DAVID WESSEL: Well, it's really hard to figure out what the market does and why they do it. We know by looking at the individual stocks a few things. The energy stocks are falling and that suggests some fear of Obama-style regulation. They would have preferred Mitt Romney. Perhaps that's true of the banks, which are going - stocks which are falling as well.
And then, the health care stocks are down and that suggests that investors are not quite so happy about - well, I shouldn't say that. Some health care stocks are up that suggests the ones will benefit from Obamacare are doing well and some are down, the ones that expect to be squeezed. But I think what happened is that there's kind of like also a concern that we still have a divided government.
The president won. The Democrats got more seats in the Senate. The Republicans didn't lose the House. We're facing this fiscal cliff and it's not yet clear how we're going to get away from it.
INSKEEP: OK. So we've got multiple things going on here. One, is specific companies asking what does the election mean for me or specific investors in specific companies. The second thing is the concern about what you call the fiscal cliff. Let's remind people what that is.
WESSEL: Right. Those are the spending cuts across the board and tax increases which are going to take effect at the end of this year unless Congress and the president find some alternative way to reduce the deficit. There's going to have to be some negotiations and we don't really know how fruitful those negotiations will be. What we have seen this morning is relatively conciliatory statements from the leaders of both parties in Congress; suggestions that people are not using the most antagonistic language.
But what's hard to know is whether that's posturing or whether they're serious about compromise.
INSKEEP: This is really interesting, David Wessel of The Wall Street Journal because an election, especially one with such differing visions of economic policy introduces uncertainty which businesses don't like, makes them nervous. The uncertainty has been removed, but now there's another wave of uncertainty building up, you're saying.
WESSEL: That's right. It's because - I mean, one of the economist I spoke to this morning says it's hard to know if we really resolved the issue about the size of government, about are we going to get an agreement to raise taxes and cut benefits to reduce the benefits to reduce the deficit because the Republicans will argue, we won the House. We still have a filibuster group in the Senate. We can stop you from doing things, so you better come to our side.
The Democrats are saying, hey, we won the presidency. We got more seats in the Senate. You guys should cave to us. And in this negotiation thing, it's very hard to tell what cards people are really willing to play. It's in the early stages.
INSKEEP: Is it possible we could have another standoff like over the debt ceiling extension back in 2011?
WESSEL: It's possible, but unlikely. The analysts we talked to say the odds of that are about 1 in 5. They're does seem to be a realization that the government and the people in it, the elective politicians, look dysfunctional, look incapable of governing if we run through that again. So I don't think anybody wants that outcome, but whether they can avoid it is an open question.
INSKEEP: I just want to mention that the Dow has regained a couple points just since we've been talking. It's down 314 points.
WESSEL: We should keep talking. Maybe it will go up, Steve.

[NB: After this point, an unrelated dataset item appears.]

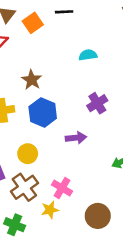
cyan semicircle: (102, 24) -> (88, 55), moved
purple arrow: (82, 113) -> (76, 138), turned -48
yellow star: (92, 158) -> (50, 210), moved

INSKEEP: You never know. You never know. I want to make sure also that this is all about response to the election because some of the reporting has suggested that there are also problems out of Europe that may be part of this.
WESSEL: Well, yes. It's a global market. The European economy looks increasingly worse. The European Commission came out with a bleak forecast today. But I think the big change in the world economy, there wasn't anything in Europe that really changed people's mind. I think it's right to say that something in the markets are not happy with the Obama victory and divided government.
But markets are fickle. Tomorrow, they might change their mind.
INSKEEP: David, thanks very much. I'm afraid we haven't gotten all the way back to zero, I haven't gotten all the way back to even, but thanks for taking the time that you did. We did knock about three points off the loss here today.